Они убрали, и я почувствовал, что из пальцев опять пошла кровь. Я стал осматривать сугробы. Посиневшие, они стояли в мой росту подножия мрачного дома. Во многих окнах горел свет, наверное, от этого на сугробы свалились яркие оконные рамы. Я наступил на одну из них, и снег окрасился живой кровью.
В вонючем, но теплом помещении черноглазый в лохматой шапке разделся: на нем был белый халат. Он сел за стол и стал что-то писать, то и дело задавая мне каверзные вопросы. Потом опять писал и задавал вопросы. Например, он спросил, сколько мне лет.
— Много, — ответил я, или кто-то за меня ответил ему, — мне так много лет, что, когда вас не было, я уже был, а когда вы умрете, я все еще буду.
Он этого не записал, а кивнул тем двоим, что стояли эскортом слева и справа от меня, будто я уже умер и лежу в мавзолее.
Но если я и не умер, то обращались со мной как с покойным: раздели догола, но не уложили, а повели. Я не стал ничего прикрывать даже тогда, когда очень маленькая и седая женщина, похожая на скомканную простыню, помогла мне забраться в эмалированный белый гроб и, включив душ, стала мыть мое уставшее тело какой-то дикой рукавицей, сшитой из полотенца. Мне все это показалось странным: ведь я стесняюсь показываться голым перед чужими людьми. Потом вошла, очень быстро вошла, вся белая медсестра, молодая и, на мой взгляд, по-лошадиному красивая… Но я опять не прикрылся и увидел на ее лице что-то вроде страдания, а когда я вижу страдание на лице женщины, мне очень хочется разделить это страдание на две части; причем одну, большую часть, я обычно оставляю себе. Наверное, поэтому я увеличился, как вертикальный холодный шприц в ее левой руке. Белая медсестра, качнув черной гривой, зашла стыла и воткнула мне иглу чуть ли не в бок.

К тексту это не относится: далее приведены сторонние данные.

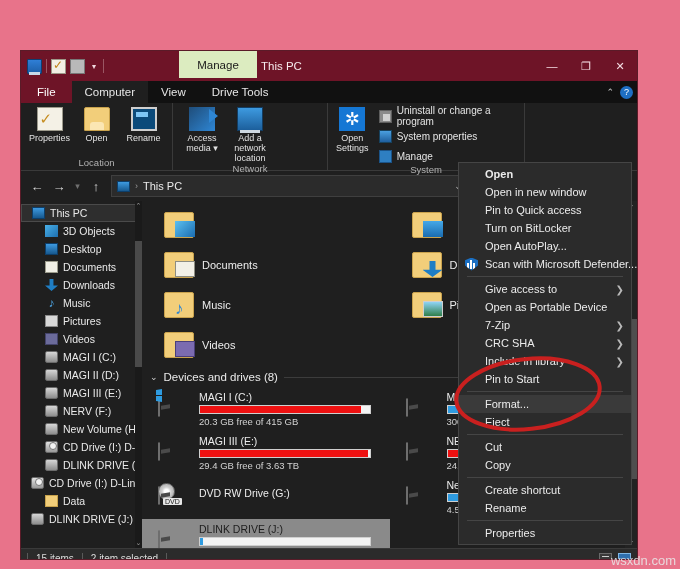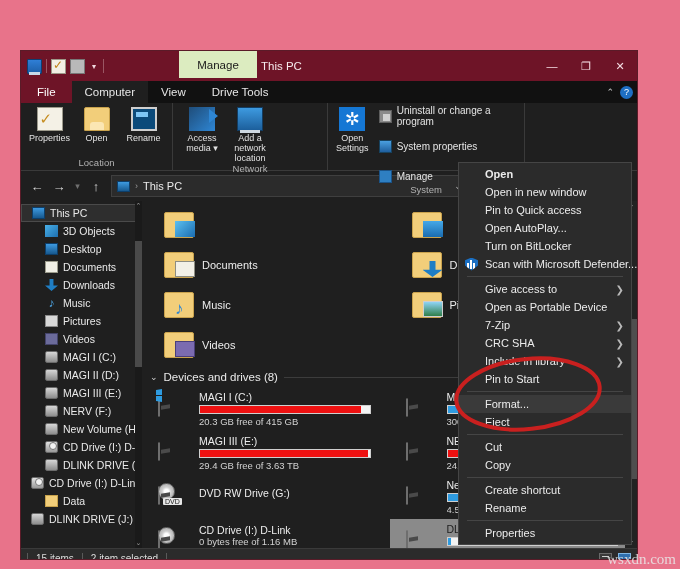--- a/index.html
+++ b/index.html
@@ -182,22 +182,22 @@
   .ctx-item.hl { background:#3a3a3a; }
   .ctx-item .arrow { position:absolute; right:7px; color:#b9b9b9; font-size:10px; }
   .ctx-item .micon { position:absolute; left:6px; width:13px; height:13px; }
   .m-defender { background:#1b6fc2; clip-path:polygon(50% 0,100% 22%,100% 62%,50% 100%,0 62%,0 22%); position:relative;}
   .m-defender:after{content:"";position:absolute;left:5px;top:2px;width:2px;height:9px;background:#fff;
                     box-shadow:-3px 3px 0 0 #fff, 3px 3px 0 0 #fff;}
   .ctx-sep { height:1px; background:#454545; margin:3px 8px 3px 8px; }
   
   .annot { position:absolute; left:452px; top:355px; width:152px; height:78px; z-index:60; pointer-events:none; }
   
-  .wm { position:absolute; right:4px; bottom:1px; font-size:15px; color:#e9e9e9; opacity:.85;
-        font-family:Liberation Serif, serif; z-index:80; }
+  .wm { position:absolute; right:4px; bottom:1px; font-size:13px; color:#e9e9e9; opacity:.85;
+        font-family:Liberation Sans, sans-serif; z-index:80; }
 </style>
 </head>
 <body>
 
 <div id="window">
 
   <div class="titlebar">
     <div class="qat">
       <span class="qicon ic-pc"></span>
       <span class="qsep"></span>
@@ -259,21 +259,21 @@
       </div>
       <div class="rg-label">Network</div>
     </div>
 
     <div class="rgroup" style="width:197px">
       <div class="rg-items" style="gap:8px">
         <div class="ritem" style="width:40px">
           <span class="bigicon i-gear">✲</span>
           <span class="lbl">Open Settings</span>
         </div>
-        <div style="display:flex;flex-direction:column;gap:14px;padding-top:1px;">
+        <div style="display:flex;flex-direction:column;gap:4px;padding-top:1px;">
           <div class="sysitem">
             <span class="sysicon si-uninst"></span>
             <span>Uninstall or change a program</span>
           </div>
           <div class="sysitem">
             <span class="sysicon si-sysprop"></span>
             <span>System properties</span>
           </div>
           <div class="sysitem">
             <span class="sysicon si-manage"></span>
@@ -501,30 +501,20 @@
           <span class="dicon"><span class="hdd"></span></span>
           <span class="dbody">
             <span class="dname" style="display:block">New Volume (H:</span>
             <span class="bar" style="display:block">
                 <span class="fill" style="width:8%;background:#2e9be0"></span>
               </span>
             <span class="dfree" style="display:block">4.57 GB free of 4.</span>
           </span>
         </div>
 
-        <div class="drive" style="height:48px">
-          <span class="dicon">
-            <span class="cd"></span><span class="hdd" style="margin-top:8px"></span>
-          </span>
-          <span class="dbody" style="padding-top:2px">
-            <span class="dname" style="display:block">CD Drive (I:) D-Link</span>
-            <span class="dfree" style="display:block">0 bytes free of 1.16 MB</span>
-            <span class="dfs" style="display:block">CDFS</span>
-          </span>
-        </div>
 
         <div class="drive sel">
           <span class="dicon"><span class="hdd"></span></span>
           <span class="dbody">
             <span class="dname" style="display:block">DLINK DRIVE (J:)</span>
             <span class="bar" style="display:block">
                 <span class="fill" style="width:2%;background:#2e9be0"></span>
               </span>
 
           </span>
@@ -558,24 +548,24 @@
   <div class="ctx-item bold">
       <span>Open</span>
     </div>
   <div class="ctx-item">
       <span>Open in new window</span>
     </div>
   <div class="ctx-item">
       <span>Pin to Quick access</span>
     </div>
   <div class="ctx-item">
+      <span>Turn on BitLocker</span>
+    </div>
+  <div class="ctx-item">
       <span>Open AutoPlay...</span>
-    </div>
-  <div class="ctx-item">
-      <span>Turn on BitLocker</span>
     </div>
   <div class="ctx-item">
     <span class="micon m-defender"></span>
     <span>Scan with Microsoft Defender...</span>
     </div>
   <div class="ctx-sep"></div>
   <div class="ctx-item">
       <span>Give access to</span>
       <span class="arrow">❯</span>
     </div>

Меня кое-как одели, только кальсоны не натягивались полностью — ОН им мешал, потому что именно ОН разделил страдание на лице медсестры, которая теперь, уже как красная лошадь, отцокивала своими каблучками прочь. А большая половина страдания осталась моей.

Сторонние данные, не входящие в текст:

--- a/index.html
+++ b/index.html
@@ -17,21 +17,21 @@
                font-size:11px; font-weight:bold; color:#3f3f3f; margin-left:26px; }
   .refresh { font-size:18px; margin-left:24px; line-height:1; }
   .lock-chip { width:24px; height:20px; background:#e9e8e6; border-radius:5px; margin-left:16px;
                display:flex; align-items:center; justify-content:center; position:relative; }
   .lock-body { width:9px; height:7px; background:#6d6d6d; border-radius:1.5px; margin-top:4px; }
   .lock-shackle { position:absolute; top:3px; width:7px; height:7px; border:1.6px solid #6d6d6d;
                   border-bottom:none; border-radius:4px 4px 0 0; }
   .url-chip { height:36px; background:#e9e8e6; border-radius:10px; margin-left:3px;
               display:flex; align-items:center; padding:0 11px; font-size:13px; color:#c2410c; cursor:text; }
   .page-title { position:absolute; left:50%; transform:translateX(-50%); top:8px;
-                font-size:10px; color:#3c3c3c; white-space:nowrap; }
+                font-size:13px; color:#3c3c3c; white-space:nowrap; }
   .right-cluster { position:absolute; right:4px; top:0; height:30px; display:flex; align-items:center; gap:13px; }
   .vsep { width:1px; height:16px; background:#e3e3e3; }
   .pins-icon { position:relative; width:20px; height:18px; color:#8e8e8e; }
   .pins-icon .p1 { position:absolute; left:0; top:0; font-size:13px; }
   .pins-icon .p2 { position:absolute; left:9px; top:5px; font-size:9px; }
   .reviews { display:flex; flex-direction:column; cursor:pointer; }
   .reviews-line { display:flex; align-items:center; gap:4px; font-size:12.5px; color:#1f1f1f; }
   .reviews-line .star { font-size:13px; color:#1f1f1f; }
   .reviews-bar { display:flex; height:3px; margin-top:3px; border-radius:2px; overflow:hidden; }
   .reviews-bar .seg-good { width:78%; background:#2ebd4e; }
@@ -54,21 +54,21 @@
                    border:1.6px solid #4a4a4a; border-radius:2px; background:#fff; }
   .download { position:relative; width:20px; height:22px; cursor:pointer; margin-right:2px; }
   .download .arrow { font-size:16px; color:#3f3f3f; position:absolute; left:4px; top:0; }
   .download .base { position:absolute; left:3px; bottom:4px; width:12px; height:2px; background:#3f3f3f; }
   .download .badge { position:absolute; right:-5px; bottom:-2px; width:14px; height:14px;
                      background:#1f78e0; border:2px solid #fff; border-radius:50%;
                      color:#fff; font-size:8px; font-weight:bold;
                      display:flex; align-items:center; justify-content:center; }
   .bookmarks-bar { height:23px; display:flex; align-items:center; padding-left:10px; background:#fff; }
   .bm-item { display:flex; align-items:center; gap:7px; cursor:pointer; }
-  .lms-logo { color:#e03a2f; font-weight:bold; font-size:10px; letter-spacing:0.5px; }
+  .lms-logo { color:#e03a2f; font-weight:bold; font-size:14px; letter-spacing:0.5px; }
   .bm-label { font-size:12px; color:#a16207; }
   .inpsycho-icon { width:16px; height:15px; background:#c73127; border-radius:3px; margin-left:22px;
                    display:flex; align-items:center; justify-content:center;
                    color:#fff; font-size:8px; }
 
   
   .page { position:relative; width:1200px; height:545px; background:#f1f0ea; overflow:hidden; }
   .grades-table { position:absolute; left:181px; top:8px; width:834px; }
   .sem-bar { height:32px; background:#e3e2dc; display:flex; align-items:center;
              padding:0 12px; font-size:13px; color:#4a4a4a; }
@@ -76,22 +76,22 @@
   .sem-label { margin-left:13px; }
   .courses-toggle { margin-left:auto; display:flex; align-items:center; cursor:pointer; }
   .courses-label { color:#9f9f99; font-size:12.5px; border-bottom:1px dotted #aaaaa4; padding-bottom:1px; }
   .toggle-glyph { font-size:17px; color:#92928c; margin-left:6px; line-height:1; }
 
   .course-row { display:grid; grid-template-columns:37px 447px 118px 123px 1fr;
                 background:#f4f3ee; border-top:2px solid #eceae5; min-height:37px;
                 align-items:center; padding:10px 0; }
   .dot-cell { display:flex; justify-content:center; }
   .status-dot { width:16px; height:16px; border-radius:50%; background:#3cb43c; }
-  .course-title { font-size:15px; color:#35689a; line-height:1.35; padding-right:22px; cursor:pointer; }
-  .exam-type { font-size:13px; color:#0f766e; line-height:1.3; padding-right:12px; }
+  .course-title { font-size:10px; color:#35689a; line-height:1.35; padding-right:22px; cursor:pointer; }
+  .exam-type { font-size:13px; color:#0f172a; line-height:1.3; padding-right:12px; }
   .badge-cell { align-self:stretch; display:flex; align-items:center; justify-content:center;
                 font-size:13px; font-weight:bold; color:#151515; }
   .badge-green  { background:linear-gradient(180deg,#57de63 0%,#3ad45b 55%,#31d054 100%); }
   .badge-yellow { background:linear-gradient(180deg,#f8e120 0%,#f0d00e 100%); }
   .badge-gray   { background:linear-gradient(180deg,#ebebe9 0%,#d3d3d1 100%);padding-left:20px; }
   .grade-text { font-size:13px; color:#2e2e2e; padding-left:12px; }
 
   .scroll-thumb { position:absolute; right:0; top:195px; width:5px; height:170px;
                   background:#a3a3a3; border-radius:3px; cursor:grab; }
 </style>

Но вот зашлепали ступени под моими, можно сказать, домашними тапочками, точь-в-точь тапочками одного моего двухсаженного друга, который мне как-то предложил их надеть, а сам взобрался на бабу и улетел с ней в Австралию. По-моему, его звали Сергей Златовлатов. Он улетел, а я вот остался. И передо мной вытянулся и замер мертвый и черный, с одной лампочкой, тускло освещающей откуда-то сбоку, откуда-то из-за угла, коридор… Коридор упирался в ботинки сидящего в глубине мужчины, почти юноши, почти мальчика, почти гномика. Скоро я приближусь к нему, разгляжу его, и он покажется мне почему-то знакомым, но только называться он будет медбратом, будто бы братом можно называться… Да, именно своего брата я и вспомню, взглянув на его лицо, и буду звать его так же, но только шепотом. А он, видимо, расслышит то, что шепчут губы, и станет доброжелательнее относиться ко мне, нежели к другим: тайком подсовывать сигареты и спички и отправлять письма, написанные неизвестно кому.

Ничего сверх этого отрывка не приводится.